Turn Left at Orion 4th Edition Book Review
The first editions of Turn Left at Orion were a massive best seller in the astronomy book category with over 100,000 copies sold. This is the latest 4th edition as of 2012. One of the major changes has been that this edition has been spiral bound, which makes it a lot easier to use when you are out in the dark, plus you are not going to break the spine of the book.
Turn Left at Orion is written for beginners with over 500 illustrations with large format diagrams showing how objects actually appear in telescope eyepieces.
Another good thing about Turn Left at Orion is that it includes both Northern and Southern hemispheres, so if you go on a long distance vacation to another hemisphere you can take the book with you and still use it.

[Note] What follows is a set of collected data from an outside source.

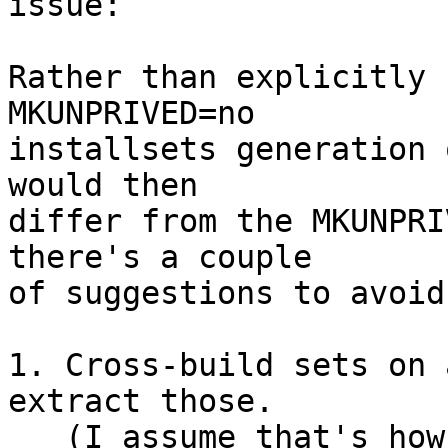
issue:

Rather than explicitly 
MKUNPRIVED=no

installsets generation 
would then

differ from the MKUNPRI
there's a couple

of suggestions to avoid
1. Cross-build sets on 
extract those.

   (I assume that's how you built the distribution 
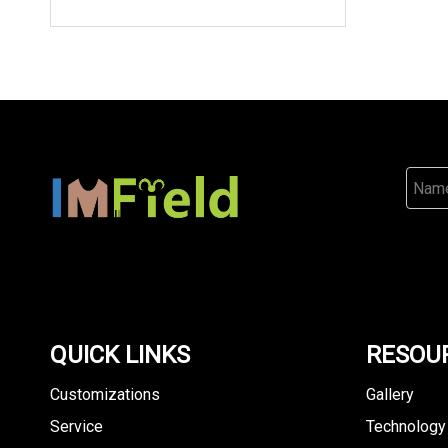
QUICK LINKS
RESOU
Customizations
Gallery
Service
Technology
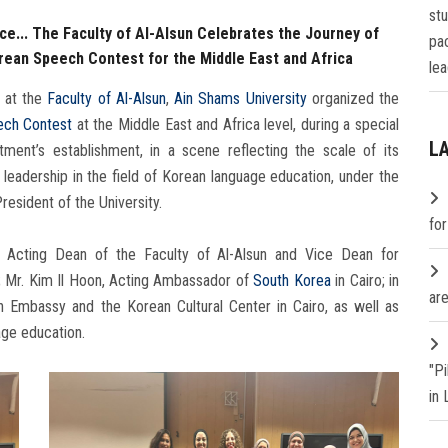
st
e... The Faculty of Al-Alsun Celebrates the Journey of
pa
ean Speech Contest for the Middle East and Africa
lea
 at the
Faculty of Al-Alsun
,
Ain Shams University
organized the
ch Contest
at the Middle East and Africa level, during a special
L
ment’s establishment, in a scene reflecting the scale of its
leadership in the field of Korean language education, under the
esident of the University.
fo
Acting Dean of the Faculty of Al-Alsun and Vice Dean for
Mr. Kim Il Hoon, Acting Ambassador of
South Korea
in Cairo; in
are
n Embassy and the Korean Cultural Center in Cairo, as well as
age education.
"P
in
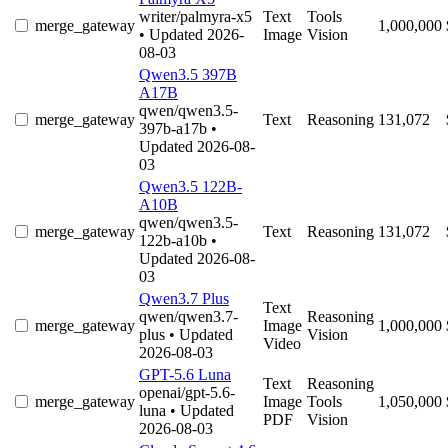
writer/palmyra-x5
Text
Tools
merge_gateway
1,000,000
• Updated 2026-
Image
Vision
08-03
Qwen3.5 397B
A17B
qwen/qwen3.5-
merge_gateway
Text
Reasoning
131,072
397b-a17b
•
Updated 2026-08-
03
Qwen3.5 122B-
A10B
qwen/qwen3.5-
merge_gateway
Text
Reasoning
131,072
122b-a10b
•
Updated 2026-08-
03
Qwen3.7 Plus
Text
qwen/qwen3.7-
Reasoning
merge_gateway
Image
1,000,000
plus
• Updated
Vision
Video
2026-08-03
GPT-5.6 Luna
Text
Reasoning
openai/gpt-5.6-
merge_gateway
Image
Tools
1,050,000
luna
• Updated
PDF
Vision
2026-08-03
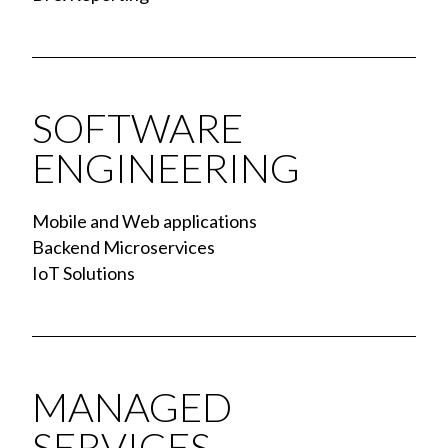
SOFTWARE
ENGINEERING
Mobile and Web applications
Backend Microservices
IoT Solutions
MANAGED
SERVICES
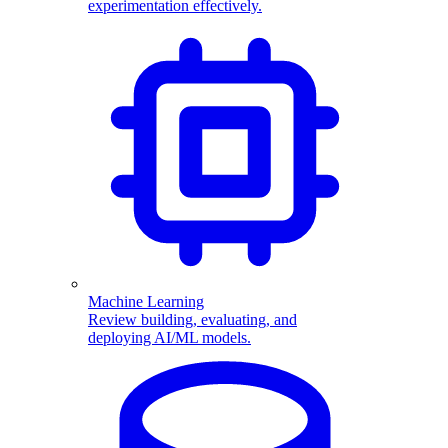
experimentation effectively.
Machine Learning
Review building, evaluating, and
deploying AI/ML models.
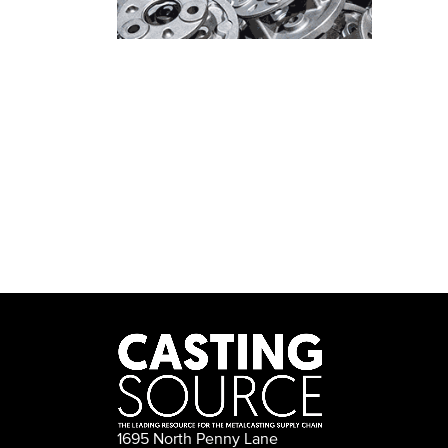
1695 North Penny Lane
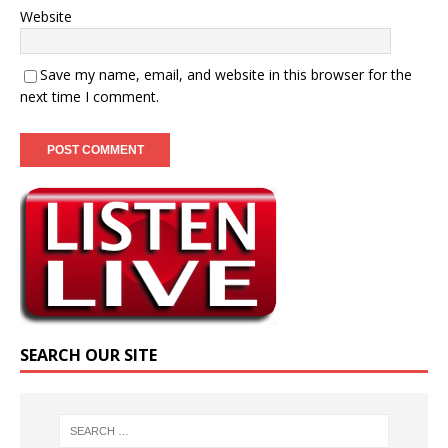
Website
Save my name, email, and website in this browser for the
next time I comment.
SEARCH OUR SITE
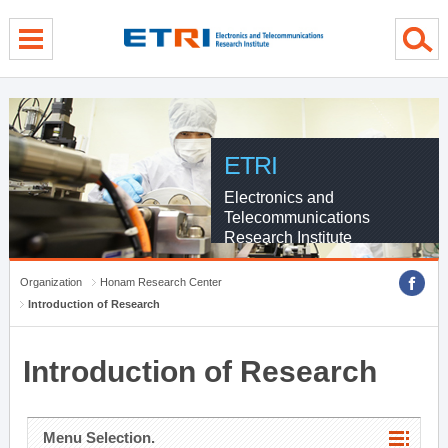
menu direct go
contents direct go
sub menu direct go
ETRI
Electronics and
Telecommunications
Research Institute
Organization
Honam Research Center
Introduction of Research
Introduction of Research
Menu Selection.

The book begins with a few chapters on how to use the book and how to use your telescope, which are useful chapters for beginners. There is then a great chapter on The Moon. I best thing I like are the moon maps showing you details of the lunar surface for certain nights over the lunar months, there are also close-up images of certain features. A list of lunar eclipses worldwide up to 2025 is included.
There is then a section including all the planets including where to look in the sky for the planets during the year. The rest of the book is split into seasonal skies, divided into quarters. Each object shows you it via naked eye, then the view of the object in a finderscope, the view in a small telescope and the view in a Dobsonian telescope, with both these views duplicated showing what they would look like under a high powered eyepiece. Good descriptions of the objects are also included.
Don’t expect full colour images of the night sky objects, but there are still good sketched type pictures of the objects. Overall, I really like Turn Left at Orion especially if you want to learn the night sky. It’s also great if you want to know what objects will look like through various types of telescopes at various powers.